Stolpersteine im Mietrecht

Für Mieter liegen die Hürden besonders hoch. Befürwortet der Vermieter die Ladestation gibt es zwei Szenarien: Einigt er sich mit dem Mieter, handelt es sich um eine Modernisierungsvereinbarung. Es greift § 555f des Bürgerlichen Gesetzbuchs (BGB). Alternativ kann der Vermieter die Modernisierung ohne den Mieter beschließen.

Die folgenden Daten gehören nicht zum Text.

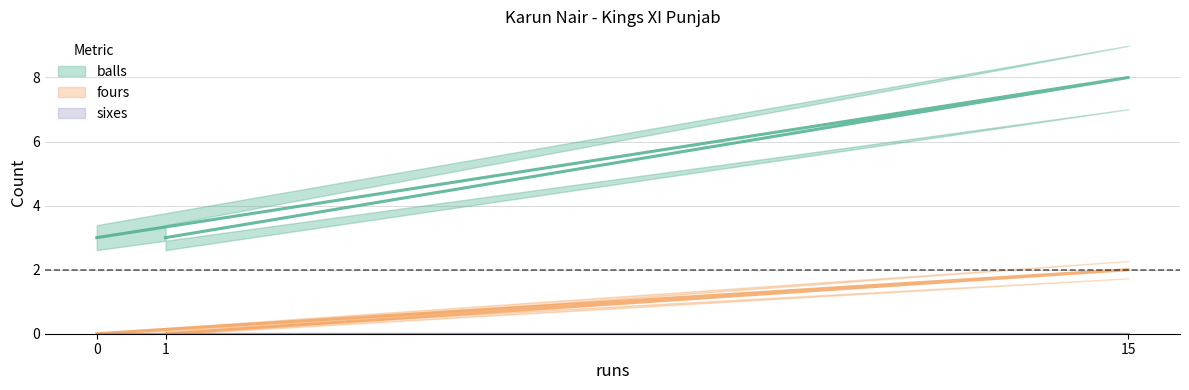

At which category is the sum across all series the highest?

15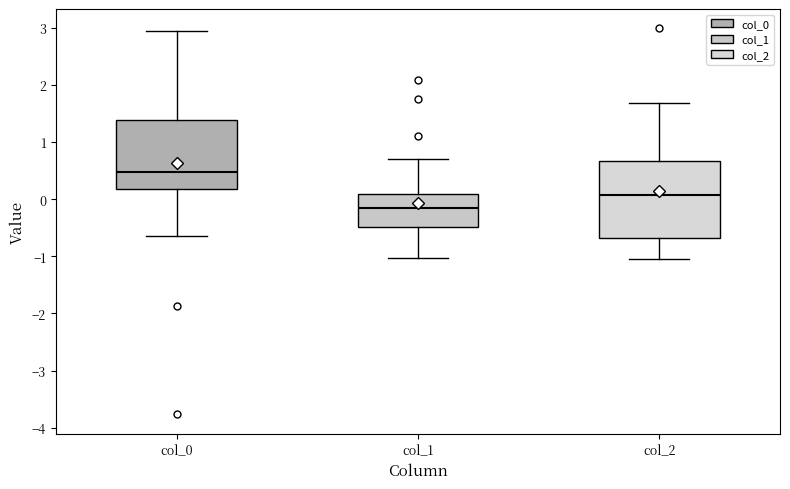

Reading left to right, transcribe this box plot: for each box, give where its median line is, the range the box spans, and where its two whiskers end, as read against the y-axis. The values are not printed on the chart, so give them approximately, as read against the axis.

col_0: median 0.5, box 0.2 to 1.4, whiskers -0.6 to 2.9
col_1: median -0.2, box -0.5 to 0.1, whiskers -1.0 to 0.7
col_2: median 0.1, box -0.7 to 0.7, whiskers -1.1 to 1.7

Dann handelt es sich um eine Modernisierung nach § 555b BGB. Der Vermieter kann eine Modernisierungsmieterhöhung nach § 559 BGB vornehmen.

Möchte der Wohnungseigentümer keine Ladeinfrastruktur im Gebäude errichten, hat der Mieter derzeit keinen Anspruch auf Modernisierung im Sinne von § 555b BGB. Entschließt sich der Mieter dennoch für eine Mietermodernisierung, kommt es zu einem gängigen Rechtsproblem: Wann und wie erlaubt man einem Mieter Eingriffe in die Bausubstanz der Mietsache, wenn er im Eigeninteresse handelt?

Doch selbst wenn sich Vermieter und Mieter einig sind, braucht es nach dem WEG in Wohnanlagen und Mehrfamilienhäusern die Zustimmung aller Eigentümer, wenn die Ladestation einen Eingriff in das Gemeinschaftseigentum bedeutet.

Rechtsanspruch für Ausbau in Wohnanlagen

Die Regierung hat die Problematik erkannt und reformiert die Gesetzgebung. Auf ihrer Webseite kündigte Christine Lambrecht, Bundesministerin der Justiz und für Verbraucherschutz (BMJV), bereits im Januar an: „Sowohl Wohnungseigentümer und -eigentümerinnen als auch Mieterinnen und Mieter sollen ein Recht auf den Einbau von Ladeinfrastruktur haben. Um die Handlungsfähigkeit von Eigentümerversammlungen zu verbessern, wollen wir die Anforderungen an ihre Beschlussfähigkeit senken und die Online-Teilnahme an WEG-Versammlungen ermöglichen.“

Doch die WEG-Reform verzögert sich. Am 16. Juni diesen Jahres sollte die Novelle verabschiedet werden. Doch bereits bei der ersten Lesung Anfang Mai zeichnete sich ab: Es besteht noch größerer Abstimmungsbedarf.

Grundsätzlich einig scheinen sich die Koalitionspartner darüber, die im Gesetzesentwurf vorgesehene starke Stellung des Verwalters durch Kontrollmechanismen abzuschwächen. Auseinander gehen die Meinungen von Union und SPD laut einem Bericht des Tagesspiegels, für welche Beschlüsse künftig welche Mehrheiten erforderlich sein sollen. Zum Showdown wird es wohl erst nach der parlamentarischen Sommerpause kommen.